Данила тяжело вздохнул, слова давались ему не легко:
– Потому что я видел твоего брата. Живой, здоровый, в дорогой одежде, с хорошим мечом.
Петро нахмурил брови и с непониманием посмотрел на Данилу.
– От чего тогда говоришь так, словно что-то дурное с ним приключилось?
Данила медлил, подбирая слова и ответил лишь через минуту, за мгновение до того, как Петро был готов схватить друга за рубашку и трясти в своем стремлении получить ответ.

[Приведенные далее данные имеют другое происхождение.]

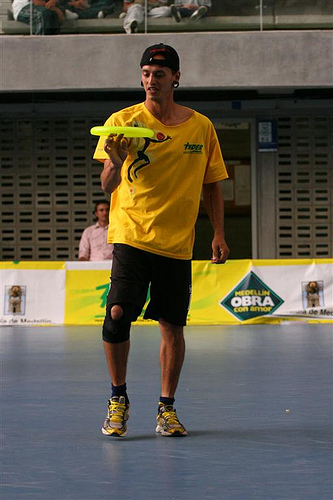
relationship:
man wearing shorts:
[90, 41, 228, 438] [101, 240, 193, 346]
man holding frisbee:
[90, 41, 228, 438] [87, 124, 153, 138]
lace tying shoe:
[107, 396, 126, 422] [101, 394, 131, 437]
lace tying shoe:
[159, 408, 181, 427] [155, 401, 189, 437]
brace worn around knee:
[101, 302, 132, 344] [101, 298, 132, 325]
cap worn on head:
[140, 42, 180, 88] [139, 41, 180, 100]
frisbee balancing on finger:
[87, 124, 153, 138] [105, 131, 117, 141]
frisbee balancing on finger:
[87, 124, 153, 138] [113, 132, 123, 144]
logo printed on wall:
[0, 283, 52, 324] [1, 257, 323, 323]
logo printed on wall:
[93, 279, 152, 319] [1, 257, 323, 323]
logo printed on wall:
[216, 269, 323, 322] [1, 257, 323, 323]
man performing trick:
[90, 41, 228, 438] [87, 40, 229, 437]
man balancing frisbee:
[90, 41, 228, 438] [87, 124, 153, 138]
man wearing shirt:
[90, 41, 228, 438] [91, 99, 229, 259]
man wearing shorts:
[90, 41, 228, 438] [104, 242, 192, 326]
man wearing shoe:
[90, 41, 228, 438] [99, 392, 130, 438]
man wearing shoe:
[90, 41, 228, 438] [154, 400, 186, 436]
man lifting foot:
[90, 41, 228, 438] [99, 392, 131, 438]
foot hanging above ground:
[99, 392, 131, 438] [1, 325, 322, 497]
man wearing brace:
[90, 41, 228, 438] [102, 302, 132, 344]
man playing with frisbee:
[90, 41, 228, 438] [87, 124, 153, 138]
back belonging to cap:
[139, 42, 180, 71] [139, 40, 180, 86]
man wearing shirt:
[76, 199, 114, 260] [77, 222, 112, 260]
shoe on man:
[102, 396, 129, 440] [90, 41, 228, 438]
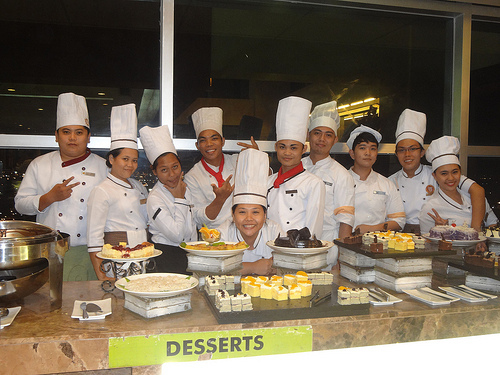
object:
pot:
[0, 222, 76, 314]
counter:
[0, 280, 499, 375]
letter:
[165, 342, 180, 355]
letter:
[184, 340, 192, 355]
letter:
[193, 339, 204, 353]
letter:
[206, 337, 216, 353]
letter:
[219, 338, 229, 352]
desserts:
[275, 227, 327, 248]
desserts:
[428, 223, 482, 240]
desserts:
[359, 232, 429, 251]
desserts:
[123, 276, 190, 291]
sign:
[105, 324, 315, 369]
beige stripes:
[386, 210, 408, 221]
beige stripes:
[333, 201, 357, 216]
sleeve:
[383, 183, 410, 225]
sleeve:
[332, 170, 359, 226]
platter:
[70, 295, 116, 321]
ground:
[311, 88, 336, 129]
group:
[14, 91, 498, 283]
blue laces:
[235, 264, 312, 309]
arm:
[11, 151, 54, 214]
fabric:
[270, 160, 306, 188]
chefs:
[183, 102, 235, 237]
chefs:
[264, 92, 325, 235]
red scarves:
[272, 164, 307, 181]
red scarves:
[194, 157, 232, 185]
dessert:
[336, 284, 351, 305]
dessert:
[348, 286, 359, 304]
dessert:
[358, 284, 370, 304]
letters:
[164, 335, 264, 357]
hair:
[358, 138, 370, 142]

– Верст через тридцать от Киева я встретил отряд, который ограбил и убил бы меня одного, ибо такие намерения преследуют они – грабить и убивать, а свидетели им как кость поперек горла.
На лице Петро появилось такое выражение, словно он увидел, как его любимую собаку затоптала лошадь.
– Но, как видишь, не тронули и отпустили с миром, потому что меня узнал их главный, а я узнал его.
Он пристально посмотрел в глаза Петро.
– Твоего брата. Служит твой Андрюшка с лисовчиками, вместе с другими непутевыми казаками, для которых нажива дороже родины.
Петро словно окунулся в ледяную прорубь – друг с ума сошел, не иначе.
– Не может такого быть! Ты хорошо его разглядел? – Петро всей душой желал, чтобы товарищ обознался, но ответ был прост:
– И он меня узнал, и я его, хотя возмужал Андрюшка и одет по странной моде. Но горше всего – не стыдится братец своей новой жизни и своих дружков-разбойников. Так глядел на меня, как на мошку ничтожную, и всячески хвастал доспехами и оружием. Словно лучше они от того, что украдены или куплены на кровавые деньги.
Данила недолго помолчал и добавил:
– А остальные глядели на него с уважением, как заслужил он уважение у жадных зверей, кроме как своей беспощадностью? Прости, брат Лабаста, что говорю тебе это.
Петро помотал головой, показывая, что не сердится на товарища, хоть и был не в силах скрыть свою печаль.
Данила продолжил:
– Их было немного, знать разделились и рыщут у города. Но скоро они соберутся вместе и поедут в свою сторону, на запад, грабя и убивая всех, кто на несчастье свое окажется у них на пути. Вот увидишь, и своих грабить и жечь начнут, война-то кончилась. Поэтому я сказал казакам – твоим и моим, чтобы не задерживались, а побыстрее приезжали в мой хутор.